Ok, did the same as before, but using the mist pass instead of the ZBuffer. The result is not perfect, but it looks much better :slight_smile: I added a RGB Curves node to control a little the amoount of mist.

Finally tried using materials. It’s probably the best result so far, not requiring different renders to composite, and it works pretty well.

Things I don’t like: The “size” (like the ZBuffer) of the mist, is hardly controllable. It doesn’t allow tweaking in compositing, it must be setup before the render, as it’s applied in a material. In large scenes with lots of objects/materials can be a tedious job, because this method requires a node group to be attached before the output of every material in the scene (the good thing about using the node group, is that it’s instanced, so by tweaking one of them, all the rest of the scene’s materials are also changed).

Here is the result (I had an error in this one, instead of a transparency for the mist, I should have added an emission shader, so the objects don’t become transparent, but the method works :slight_smile: and the nodetree of a material using this technique:

why you not use Agus3D “Ray length” input?

The Z-Value is the distance from the camera plane to the first intersection point. For something like an out-of-focus object or motion-blur, every pixel would have many Z-values, encoding that information would require a higher-dimensional image. (like a light field)

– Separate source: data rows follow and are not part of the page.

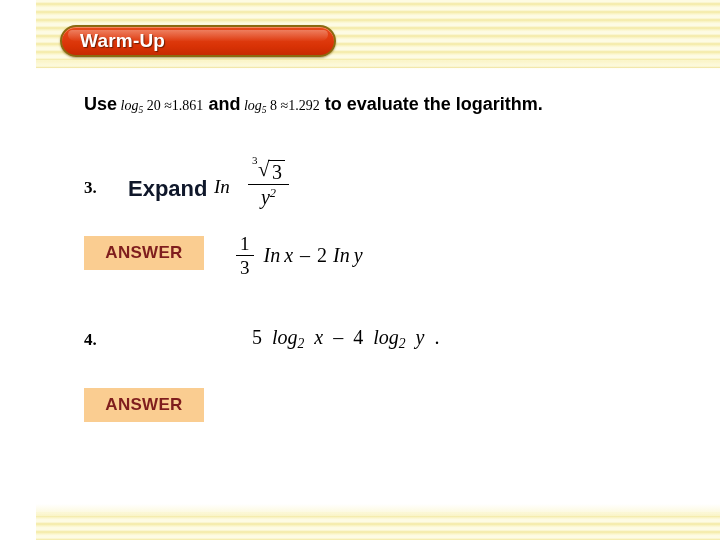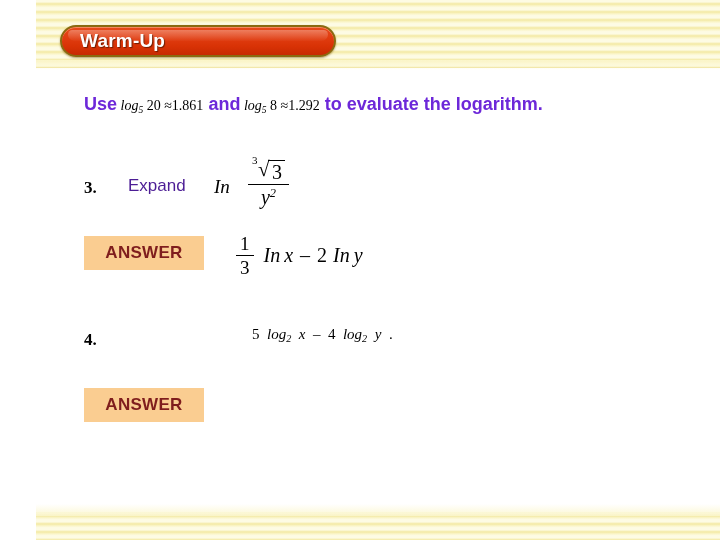"Use" .sans-b { color: #6d28d9 -> #000000 }
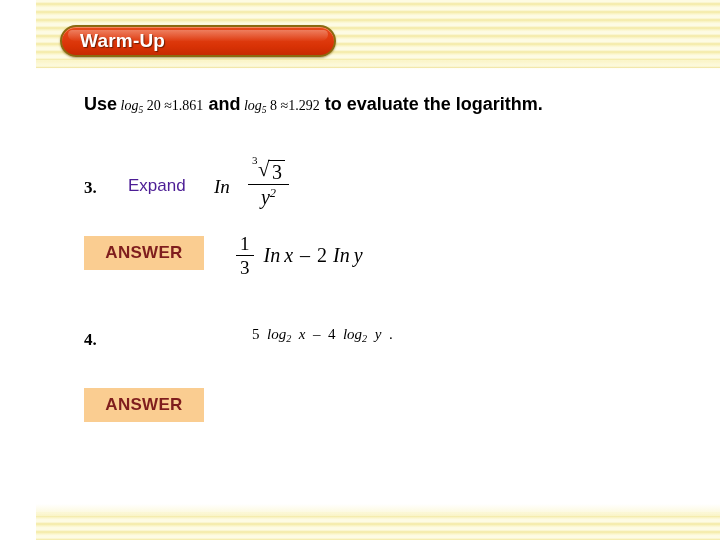"Expand" .prob-verb { color: #4c1d95 -> #0f172a; font-size: 17px -> 22px; font-weight: normal -> bold }
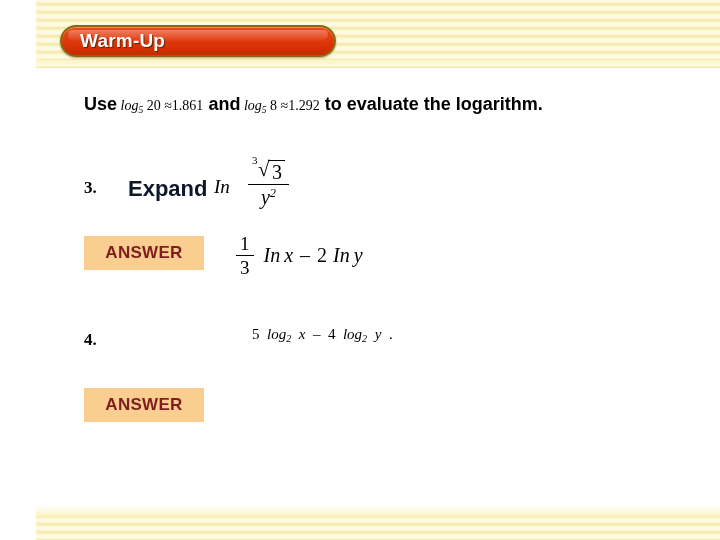"5 log2 x – 4" div { font-size: 15px -> 20px }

Blurring is basically taking the average of the surrounding pixels, and indeed the Zbuffer values will get “blurred”, but that really destroys the meaning of it. Nodes that expect a meaningful Z-Buffer will therefore not work anymore.

It’s not really a Problem with Cycles or Blender, what you want to do is plainly impossible using (2D) compositing. Similarly, any postprocess DOF/motion-blur effects will always have artifacts, because the required information simply isn’t there.

I finally tried with the Ray Length, and I think it’s the best option so far… I need to try to render that in a separate scene to be able to control the mist in the compositor (which is in my opinion more handy, cause we can make fine adjustments in the fog later, and not having to render the scene again).

I wasn’t familiar with that option, and wanted to try which was the most useful method for me :slight_smile: Thanks a lot for your support!

Thanks for your explanation, Zalamander :slight_smile: I’m not a very technical guy and didn’t know about that, but what you say makes sense. But in this case… Zbuffer is really useful for compositing? Because the fact is that if I want to composite the image using that channel… is not useful not being antialiased. Or maybe I’m missing something! Please, illustrate me :smiley:

blendertuts,back in October,Brecht mentioned making a separate anti aliased z depth mist pass,well at least he put it on his todo list.

I’ve asked about it in the brecht easter egg thread,I hope he responds.

either way,it seems agus technique as a material override is the best method for now.

obviously not as good as just having it available automatically as a pass.

YAY!! I hope that finally happens! :smiley: Yes, I agree with you completely, having it as a pass would be a great help, to avoid setting up two different scenes and two renders :slight_smile:

Thanks for the info!!

Hi, storm, I selected the “world” icon and the “world” shader nodes, then I added the node setup in your example but I see no mist. I obviously am really lost. Can you please tell me what I need to do to see the mist?


It not World (background), it works only with surface materials, you need to “hack” every material with that trick, that is limitation, But quality will be very high, with zero impact for converging time. it worth that extra hand work, at least for simple scenes.